Es muy posible que ahora mismo, en esta mañana de domingo, mientras usted, desocupado lector (que diría el gran Miguel de Cervantes en el prólogo de la obra más grande y universal) lee y disfruta mi artículo, mi madre esté telefoneando a mi casa para despertarme de esta guisa: «Kike hijo, te llamo para decirte que son las 12 que deberían ser las 11».
Evidentemente se trata de una broma que nos venimos gastando mi madre y yo hace siglos, pero como toda broma tiene un origen tan cierto como tronchante.
Mi madre siempre ha sido muy pesadita con el cambio de hora. El último domingo de octubre siempre se pasaba el día con la misma canción «pues son ya las 5. que deberían ser las 6», soltaba como quien no quiere la cosa. «Pues no mamá», contestaba yo algo molesto, «¡son las 5 y punto! Ni hora nueva ni vieja; se cambia la hora y ya está. No hay que darle mas vueltas». Razonaba mi menda a sabiendas de que no sería suficiente. «Si ahora son las 5, pues son las 5 y se acabó», «que deberían ser las 6», apuntillaba mi madre con malicia a sabiendas de que este tema me sacaba de quicio. Así se pasaba meses, hasta que el último domingo de marzo empezaba de nuevo con la cantinela: «Ay que ver hijo, son ya las 9., que deberían ser las 8».
Mi padre tampoco es muy amigo del cambio de hora y por estas fechas siempre tenemos la misma discusión. «Ya estamos con la tontería esa del cambio de hora de las narices», se queja molesto. «Pero papá, parece mentira con lo culto que tú eres que hables así. ¡Existen estudios que demuestran que el ahorro energético es de unos 100 millones de euros!» «Bah», exclama mi padre. «A mí esto del cambio de hora siempre me ha parecido una frivolité (con 'g', como diría Rodríguez Lara) como la copa de un pino». Todo queda dicho, para mayor gloria de la expresión y la literatura, y yo me quedo con una cara de tonto pensando ser la única persona normal del planeta.
Mi tío Juan Carlos, que es muy novelero y que tampoco le hace mucha gracia que le cambien la hora, me viene siempre con el mismo cuento de las gallinas. «Pues una hora menos se nota ¿eh? Que las gallinas los días que se cambia la hora no ponen huevos». Y me lo dice así, cual tesis doctoral, como si me estuviera explicando la teoría de la relatividad. «De acuerdo Juan Carlos, pero ni tú ni yo somos gallinas, y a día de hoy no se conoce estudio alguno que demuestre nuestro impedimento para poner huevos, se cambie o no la hora, por lo tanto no me fastidies con lo de las gallinas otra vez».
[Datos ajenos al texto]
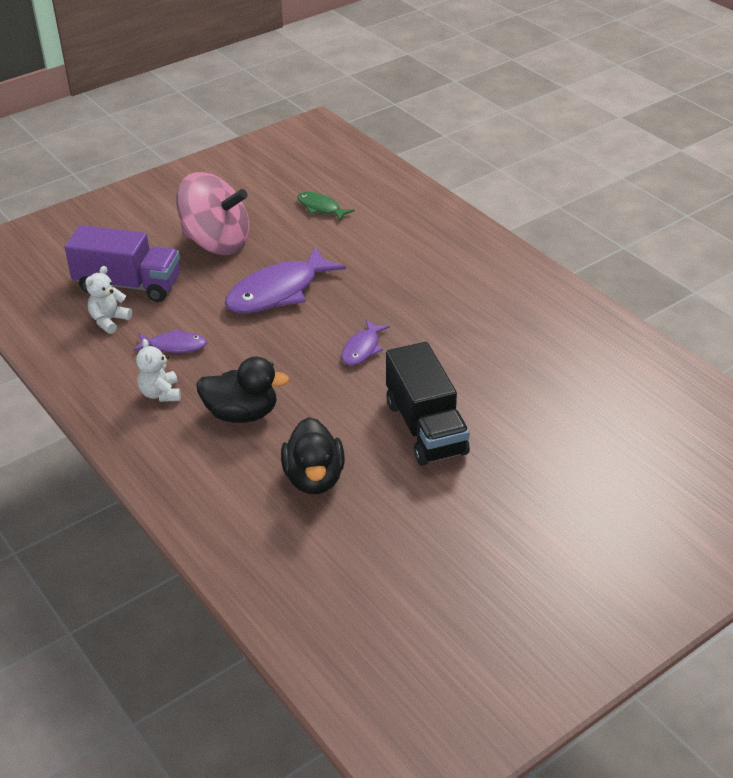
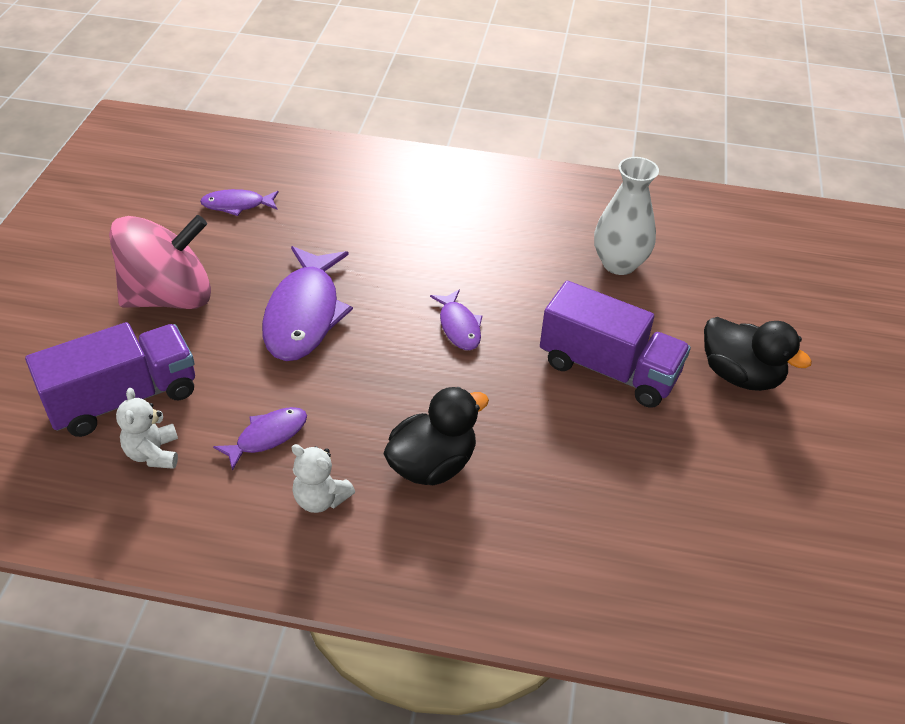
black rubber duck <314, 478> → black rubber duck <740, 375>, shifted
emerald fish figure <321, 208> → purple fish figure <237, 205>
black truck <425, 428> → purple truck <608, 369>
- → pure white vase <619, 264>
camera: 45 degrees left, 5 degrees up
Yo no sé si será este un tema tan a apasionante como para que alguien lo investigue, pero a mí me parece que no hay que darle más vueltas a una cosa tan simple como es adelantar o atrasar la hora para ahorrar energía y para permitirnos disfrutar más horas de luz solar. De la misma manera que les cuento que hay estudios que demuestran el indudable ahorro energético que nos produce este cambio, hay cientos de estudios que vienen a revelarnos cosas tan absurdas como que el cambio de hora incrementa el número de infartos, crea más estrés, trastornos en la alimentación, estreñimientos, problemas del sueño.
No sé, será que mi novia y yo somos muy simples, pero lo único bueno que le vemos al cambio de hora es que cuando se hace en invierno, esa madrugada de sábado a domingo podemos dormir una horita más y nos encanta, y en verano que los días son más largos y disfrutamos de más luz. Qué ganas tiene la gente siempre de ver problemas donde no los hay.
Ya les contaba anteriormente que somos prisioneros del tiempo. Pero voy a confesarles otra gran verdad. El tiempo no existe. Nos lo hemos inventado nosotros, los seres humanos, para organizarnos y punto, y el hecho de modificarlo dos veces al año para ahorrar energía no debería cuanto menos crearnos tantos problemas. Todo esto viene por las tonterías a las que los estudiosos se dedican ahora. Antes, cuando no había tanto estudio inútil, la gente cambiaba la hora y el hecho no dejaba de ser una mera anécdota, ahora con las chorradas que se inventan y el desproporcionado hipocondriaquismo existente entre las masas no dejamos de pensar en cuantas desgracias pueden asolarnos por la estupidez del cambio de hora.
Pues no se preocupen. Tómense una pastillita para los gases, otra para el sueño y no se muevan mucho, no vayan a sufrir un infarto, pero por Dios, se los ruego, si por cualquier motivo hoy no son capaces de poner un huevo no acaparen los servicios de urgencia, que están para las cosas serias. ¡Y para las personas normales! ¡A ver si nos vamos enterando!